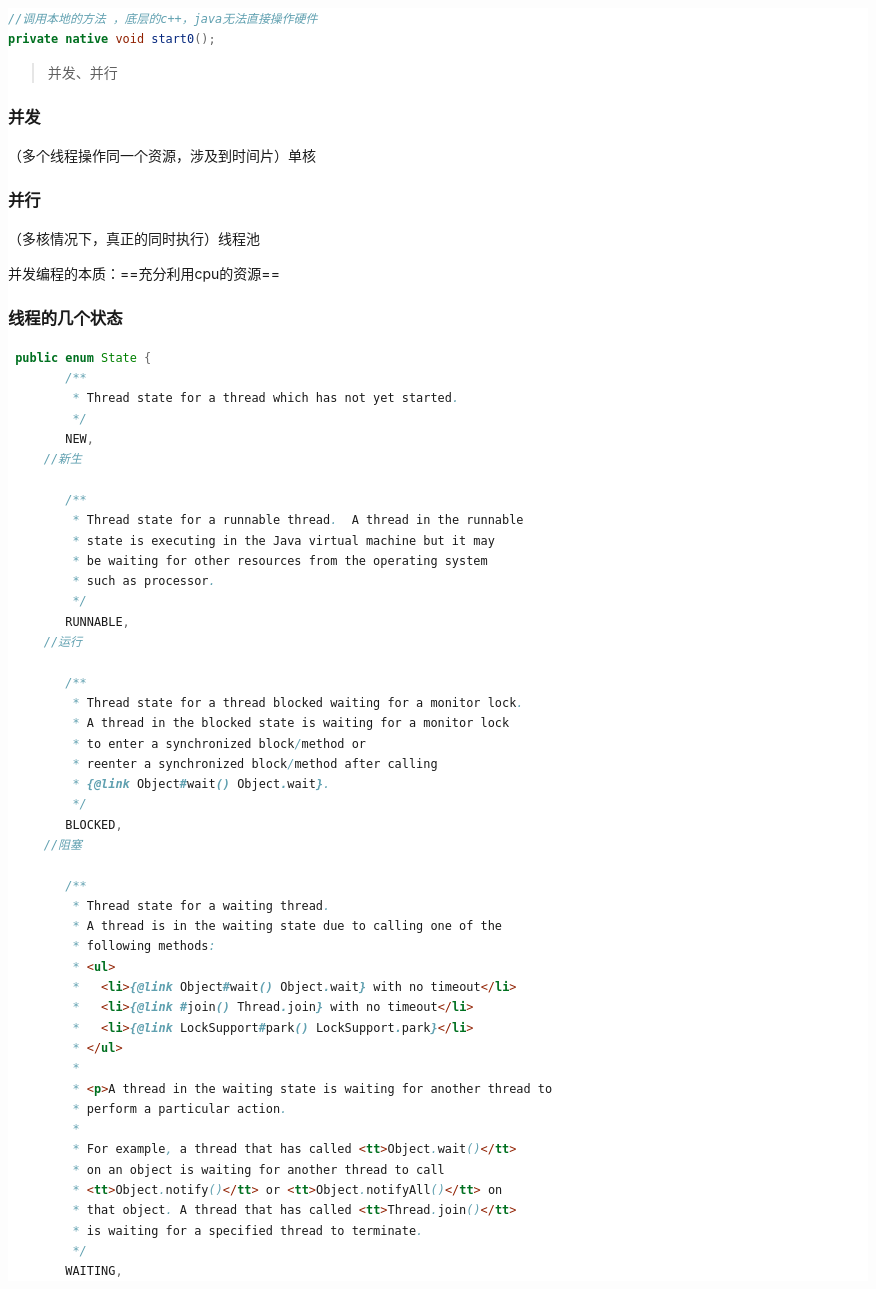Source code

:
 ```java
//调用本地的方法 ，底层的c++，java无法直接操作硬件
private native void start0();
```

> 并发、并行

### 并发

（多个线程操作同一个资源，涉及到时间片）单核

### 并行

（多核情况下，真正的同时执行）线程池

并发编程的本质：==充分利用cpu的资源==

### 线程的几个状态

```java
 public enum State {
        /**
         * Thread state for a thread which has not yet started.
         */
        NEW,
     //新生

        /**
         * Thread state for a runnable thread.  A thread in the runnable
         * state is executing in the Java virtual machine but it may
         * be waiting for other resources from the operating system
         * such as processor.
         */
        RUNNABLE,
     //运行

        /**
         * Thread state for a thread blocked waiting for a monitor lock.
         * A thread in the blocked state is waiting for a monitor lock
         * to enter a synchronized block/method or
         * reenter a synchronized block/method after calling
         * {@link Object#wait() Object.wait}.
         */
        BLOCKED,
     //阻塞

        /**
         * Thread state for a waiting thread.
         * A thread is in the waiting state due to calling one of the
         * following methods:
         * <ul>
         *   <li>{@link Object#wait() Object.wait} with no timeout</li>
         *   <li>{@link #join() Thread.join} with no timeout</li>
         *   <li>{@link LockSupport#park() LockSupport.park}</li>
         * </ul>
         *
         * <p>A thread in the waiting state is waiting for another thread to
         * perform a particular action.
         *
         * For example, a thread that has called <tt>Object.wait()</tt>
         * on an object is waiting for another thread to call
         * <tt>Object.notify()</tt> or <tt>Object.notifyAll()</tt> on
         * that object. A thread that has called <tt>Thread.join()</tt>
         * is waiting for a specified thread to terminate.
         */
        WAITING,
```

--------------------

__DIRECTIONS__.
All the material above must be copied exactly, and no picture belongs in the copy.

__SOLUTION TO THE EXERCISE__.
Source code

:
 ```java
//调用本地的方法 ，底层的c++，java无法直接操作硬件
private native void start0();
```

> 并发、并行

### 并发

（多个线程操作同一个资源，涉及到时间片）单核

### 并行

（多核情况下，真正的同时执行）线程池

并发编程的本质：==充分利用cpu的资源==

### 线程的几个状态

```java
 public enum State {
        /**
         * Thread state for a thread which has not yet started.
         */
        NEW,
     //新生

        /**
         * Thread state for a runnable thread.  A thread in the runnable
         * state is executing in the Java virtual machine but it may
         * be waiting for other resources from the operating system
         * such as processor.
         */
        RUNNABLE,
     //运行

        /**
         * Thread state for a thread blocked waiting for a monitor lock.
         * A thread in the blocked state is waiting for a monitor lock
         * to enter a synchronized block/method or
         * reenter a synchronized block/method after calling
         * {@link Object#wait() Object.wait}.
         */
        BLOCKED,
     //阻塞

        /**
         * Thread state for a waiting thread.
         * A thread is in the waiting state due to calling one of the
         * following methods:
         * <ul>
         *   <li>{@link Object#wait() Object.wait} with no timeout</li>
         *   <li>{@link #join() Thread.join} with no timeout</li>
         *   <li>{@link LockSupport#park() LockSupport.park}</li>
         * </ul>
         *
         * <p>A thread in the waiting state is waiting for another thread to
         * perform a particular action.
         *
         * For example, a thread that has called <tt>Object.wait()</tt>
         * on an object is waiting for another thread to call
         * <tt>Object.notify()</tt> or <tt>Object.notifyAll()</tt> on
         * that object. A thread that has called <tt>Thread.join()</tt>
         * is waiting for a specified thread to terminate.
         */
        WAITING,
```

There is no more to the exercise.